* **INFORMATION SHOWN**:
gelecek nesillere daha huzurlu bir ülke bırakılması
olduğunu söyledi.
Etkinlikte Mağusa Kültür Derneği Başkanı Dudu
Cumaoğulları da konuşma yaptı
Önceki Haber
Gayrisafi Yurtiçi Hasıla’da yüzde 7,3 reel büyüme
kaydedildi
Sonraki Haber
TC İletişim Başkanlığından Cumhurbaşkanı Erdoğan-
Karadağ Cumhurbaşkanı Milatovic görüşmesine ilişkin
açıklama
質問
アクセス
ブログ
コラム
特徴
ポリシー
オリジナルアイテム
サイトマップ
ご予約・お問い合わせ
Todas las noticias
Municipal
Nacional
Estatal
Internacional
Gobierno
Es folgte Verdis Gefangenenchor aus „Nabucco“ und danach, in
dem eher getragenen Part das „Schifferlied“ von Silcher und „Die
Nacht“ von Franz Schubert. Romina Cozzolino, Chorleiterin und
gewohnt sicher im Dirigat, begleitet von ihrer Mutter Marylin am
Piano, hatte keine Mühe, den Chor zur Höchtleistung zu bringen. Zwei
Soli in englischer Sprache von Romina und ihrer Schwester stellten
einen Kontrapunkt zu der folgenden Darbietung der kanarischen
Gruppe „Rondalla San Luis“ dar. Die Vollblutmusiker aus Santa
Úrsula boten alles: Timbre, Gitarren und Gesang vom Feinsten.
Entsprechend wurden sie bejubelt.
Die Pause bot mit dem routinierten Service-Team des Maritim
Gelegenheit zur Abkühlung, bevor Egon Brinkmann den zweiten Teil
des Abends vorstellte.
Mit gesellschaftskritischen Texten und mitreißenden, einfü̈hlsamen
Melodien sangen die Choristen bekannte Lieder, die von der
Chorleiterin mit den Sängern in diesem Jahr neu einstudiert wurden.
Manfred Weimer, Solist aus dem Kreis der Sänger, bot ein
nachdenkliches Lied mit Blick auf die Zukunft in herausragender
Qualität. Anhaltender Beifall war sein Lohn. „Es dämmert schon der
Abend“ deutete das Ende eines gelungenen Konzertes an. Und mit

* **INSTRUCTIONS FOR THE TASK**:
Reproduce the preceding entries exactly and completely.

* **PROBLEM SOLUTION**:
gelecek nesillere daha huzurlu bir ülke bırakılması
olduğunu söyledi.
Etkinlikte Mağusa Kültür Derneği Başkanı Dudu
Cumaoğulları da konuşma yaptı
Önceki Haber
Gayrisafi Yurtiçi Hasıla’da yüzde 7,3 reel büyüme
kaydedildi
Sonraki Haber
TC İletişim Başkanlığından Cumhurbaşkanı Erdoğan-
Karadağ Cumhurbaşkanı Milatovic görüşmesine ilişkin
açıklama
質問
アクセス
ブログ
コラム
特徴
ポリシー
オリジナルアイテム
サイトマップ
ご予約・お問い合わせ
Todas las noticias
Municipal
Nacional
Estatal
Internacional
Gobierno
Es folgte Verdis Gefangenenchor aus „Nabucco“ und danach, in
dem eher getragenen Part das „Schifferlied“ von Silcher und „Die
Nacht“ von Franz Schubert. Romina Cozzolino, Chorleiterin und
gewohnt sicher im Dirigat, begleitet von ihrer Mutter Marylin am
Piano, hatte keine Mühe, den Chor zur Höchtleistung zu bringen. Zwei
Soli in englischer Sprache von Romina und ihrer Schwester stellten
einen Kontrapunkt zu der folgenden Darbietung der kanarischen
Gruppe „Rondalla San Luis“ dar. Die Vollblutmusiker aus Santa
Úrsula boten alles: Timbre, Gitarren und Gesang vom Feinsten.
Entsprechend wurden sie bejubelt.
Die Pause bot mit dem routinierten Service-Team des Maritim
Gelegenheit zur Abkühlung, bevor Egon Brinkmann den zweiten Teil
des Abends vorstellte.
Mit gesellschaftskritischen Texten und mitreißenden, einfü̈hlsamen
Melodien sangen die Choristen bekannte Lieder, die von der
Chorleiterin mit den Sängern in diesem Jahr neu einstudiert wurden.
Manfred Weimer, Solist aus dem Kreis der Sänger, bot ein
nachdenkliches Lied mit Blick auf die Zukunft in herausragender
Qualität. Anhaltender Beifall war sein Lohn. „Es dämmert schon der
Abend“ deutete das Ende eines gelungenen Konzertes an. Und mit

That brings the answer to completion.